For quite some time, I have been meaning to set up travis-ci for some of my github projects. To get the ball rolling, I chose my projects with the simplest build systems and dependencies. As promised, it was very much a painless experience. I added my trivial .travis.yml files specifying Haskell as my language and asking for a few versions of ghc; everything else was automatic. I had to make a few tweaks here and there to update some old test suites that I had not run in a while. That alone was worth the time.

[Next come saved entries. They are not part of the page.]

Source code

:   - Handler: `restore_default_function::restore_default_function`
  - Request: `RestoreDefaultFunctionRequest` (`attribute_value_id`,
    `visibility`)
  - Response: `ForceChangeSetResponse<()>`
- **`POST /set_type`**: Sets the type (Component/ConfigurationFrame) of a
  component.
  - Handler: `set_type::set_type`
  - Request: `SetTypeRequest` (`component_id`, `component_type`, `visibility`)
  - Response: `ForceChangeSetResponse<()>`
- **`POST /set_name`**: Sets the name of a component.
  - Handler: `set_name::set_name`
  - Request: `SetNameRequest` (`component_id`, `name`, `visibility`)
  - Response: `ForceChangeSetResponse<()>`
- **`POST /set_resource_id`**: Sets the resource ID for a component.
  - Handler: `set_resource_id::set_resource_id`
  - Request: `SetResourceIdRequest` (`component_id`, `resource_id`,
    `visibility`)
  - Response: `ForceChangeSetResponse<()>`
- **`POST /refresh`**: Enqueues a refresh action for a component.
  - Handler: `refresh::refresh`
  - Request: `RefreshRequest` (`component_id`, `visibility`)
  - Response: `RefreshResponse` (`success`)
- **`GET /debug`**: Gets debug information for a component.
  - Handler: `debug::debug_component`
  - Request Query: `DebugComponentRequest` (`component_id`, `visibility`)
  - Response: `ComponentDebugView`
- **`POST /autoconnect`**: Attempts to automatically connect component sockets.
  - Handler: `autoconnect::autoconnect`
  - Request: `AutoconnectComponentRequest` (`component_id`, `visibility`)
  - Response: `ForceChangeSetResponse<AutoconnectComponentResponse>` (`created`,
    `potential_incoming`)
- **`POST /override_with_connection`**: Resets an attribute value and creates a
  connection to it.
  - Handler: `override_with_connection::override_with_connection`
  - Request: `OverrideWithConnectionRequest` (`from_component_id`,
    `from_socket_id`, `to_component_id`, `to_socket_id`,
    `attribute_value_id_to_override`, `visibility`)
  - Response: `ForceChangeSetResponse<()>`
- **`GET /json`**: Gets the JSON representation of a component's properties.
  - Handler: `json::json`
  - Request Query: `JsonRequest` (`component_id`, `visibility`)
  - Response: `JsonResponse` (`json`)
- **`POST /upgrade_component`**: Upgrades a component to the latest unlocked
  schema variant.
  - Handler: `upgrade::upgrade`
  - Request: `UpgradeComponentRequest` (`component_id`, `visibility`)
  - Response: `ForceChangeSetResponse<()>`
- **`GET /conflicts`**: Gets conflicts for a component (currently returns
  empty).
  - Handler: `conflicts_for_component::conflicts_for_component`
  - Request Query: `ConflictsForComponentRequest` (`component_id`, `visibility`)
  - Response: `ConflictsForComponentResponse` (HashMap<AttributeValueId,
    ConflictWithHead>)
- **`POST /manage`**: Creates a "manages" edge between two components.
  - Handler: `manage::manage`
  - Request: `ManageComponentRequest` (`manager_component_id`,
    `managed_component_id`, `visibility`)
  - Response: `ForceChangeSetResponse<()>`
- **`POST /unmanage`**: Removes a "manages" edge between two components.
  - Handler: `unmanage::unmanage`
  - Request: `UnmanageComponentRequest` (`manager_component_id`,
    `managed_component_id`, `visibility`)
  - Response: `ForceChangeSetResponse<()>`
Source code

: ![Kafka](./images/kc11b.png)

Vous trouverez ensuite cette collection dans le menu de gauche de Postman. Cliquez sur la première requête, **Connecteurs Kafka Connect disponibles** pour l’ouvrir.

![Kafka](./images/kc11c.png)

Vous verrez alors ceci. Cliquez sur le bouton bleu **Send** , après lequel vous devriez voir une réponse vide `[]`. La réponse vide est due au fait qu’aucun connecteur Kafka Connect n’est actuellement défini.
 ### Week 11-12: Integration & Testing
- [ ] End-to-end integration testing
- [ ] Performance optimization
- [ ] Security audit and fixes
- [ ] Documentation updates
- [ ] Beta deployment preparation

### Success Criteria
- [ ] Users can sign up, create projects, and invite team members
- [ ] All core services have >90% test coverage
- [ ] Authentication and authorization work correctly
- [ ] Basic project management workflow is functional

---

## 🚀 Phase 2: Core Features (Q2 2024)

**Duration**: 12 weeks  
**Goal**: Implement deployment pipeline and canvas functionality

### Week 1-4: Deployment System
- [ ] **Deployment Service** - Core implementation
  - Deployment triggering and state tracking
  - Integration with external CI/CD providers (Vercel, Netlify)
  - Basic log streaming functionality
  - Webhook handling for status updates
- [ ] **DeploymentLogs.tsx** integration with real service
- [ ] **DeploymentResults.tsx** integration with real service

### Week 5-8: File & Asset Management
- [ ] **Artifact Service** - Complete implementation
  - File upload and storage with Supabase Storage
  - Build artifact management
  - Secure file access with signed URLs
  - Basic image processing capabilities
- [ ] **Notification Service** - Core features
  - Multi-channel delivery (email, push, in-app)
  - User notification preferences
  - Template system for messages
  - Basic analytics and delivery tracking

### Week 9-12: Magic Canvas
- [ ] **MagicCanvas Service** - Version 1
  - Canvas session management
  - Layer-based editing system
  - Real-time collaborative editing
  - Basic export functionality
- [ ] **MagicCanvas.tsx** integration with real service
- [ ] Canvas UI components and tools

One project was (is) more interesting. I have a highly experimental graph library that I have been mulling over for a while. It currently has very limited tests and is more in the design stage. I set it up to build on travis and, oddly enough, it built fine on ghc 7.6, but failed on 7.4 and 7.8. This was surprising. I had developed the library on ghc 7.6, but I did not use any particularly advanced compiler features. It is a bit embarrassing, but I think it only compiled when I wrote it due to a bug in the ghc 7.6 type checker (possibly related to partially-applied type synonyms). I will have to shuffle things around a bit to make it work properly. This easy multiple compiler version testing is probably the killer feature of travis-ci for me – I usually only develop on a single ghc version and did not catch this problem at all.

Annoyingly, I have a test suite that runs fine locally but fails on the travis nodes. I am sure I will work it out eventually. I also have to sit down and make some more sophisticated .travis.yml files for my projects with non-trivial dependencies. Of course, I also need to add test suites to a few projects.